-- Data to use --
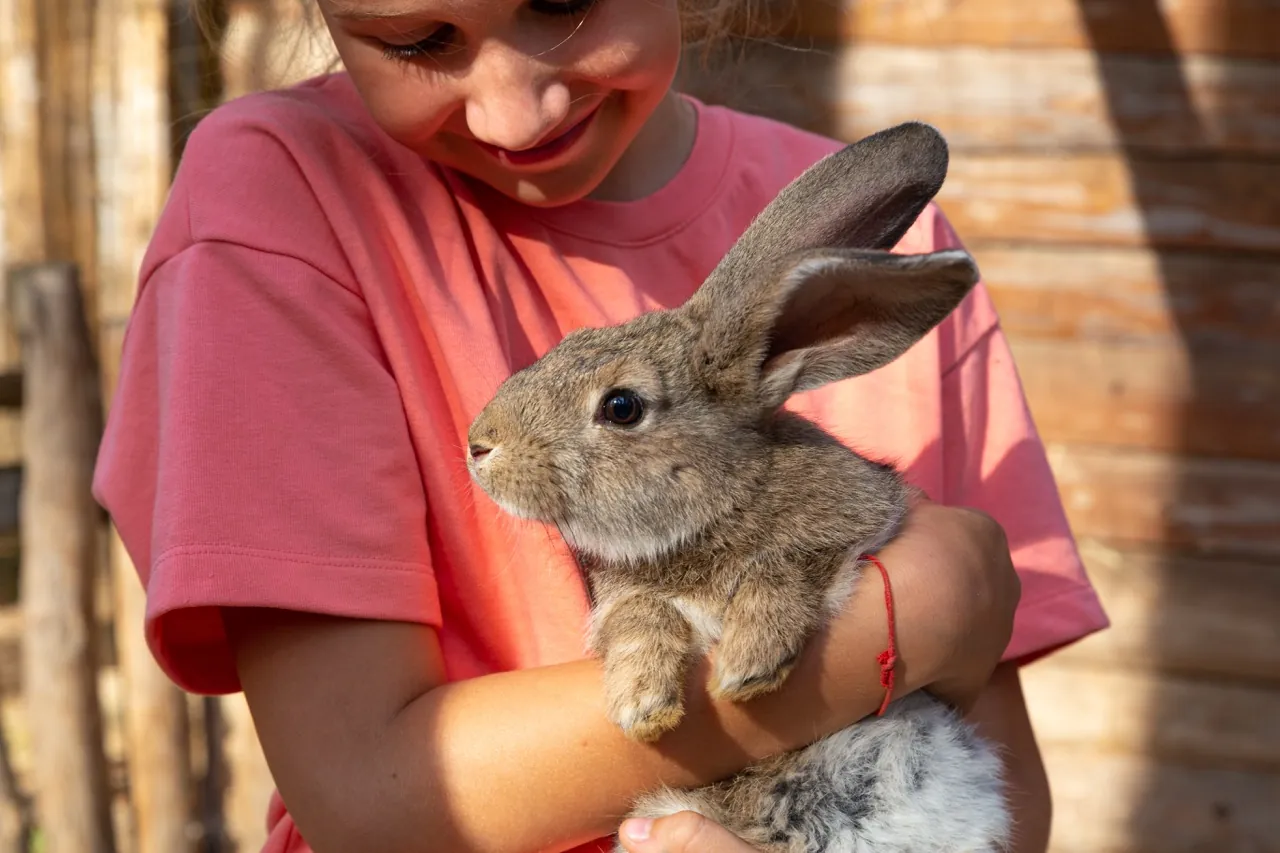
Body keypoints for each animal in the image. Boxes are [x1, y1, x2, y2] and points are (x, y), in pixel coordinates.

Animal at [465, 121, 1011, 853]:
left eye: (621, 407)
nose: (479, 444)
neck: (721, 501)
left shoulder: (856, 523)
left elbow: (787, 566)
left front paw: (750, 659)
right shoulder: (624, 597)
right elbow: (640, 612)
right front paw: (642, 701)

* * *

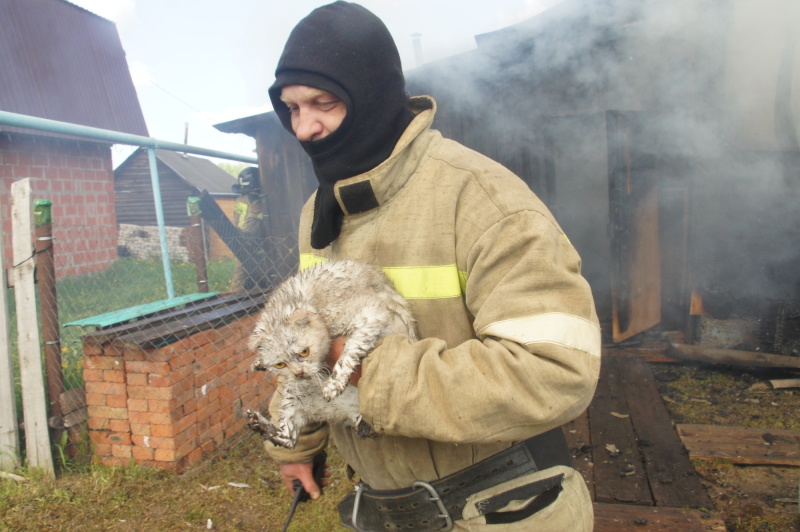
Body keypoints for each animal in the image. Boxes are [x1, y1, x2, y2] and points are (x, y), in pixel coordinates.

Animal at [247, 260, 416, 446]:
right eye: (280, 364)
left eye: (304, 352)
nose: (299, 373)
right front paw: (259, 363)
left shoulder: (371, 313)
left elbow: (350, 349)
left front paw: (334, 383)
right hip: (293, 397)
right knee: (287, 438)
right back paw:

-- Description of the task --
Scan the listing above. Gather each line that contains the word "left".

-- Output --
left eye: (621, 407)
left shoulder: (856, 523)
left elbow: (787, 566)
left front paw: (750, 659)
left eye: (304, 352)
left shoulder: (371, 313)
left elbow: (350, 349)
left front paw: (334, 383)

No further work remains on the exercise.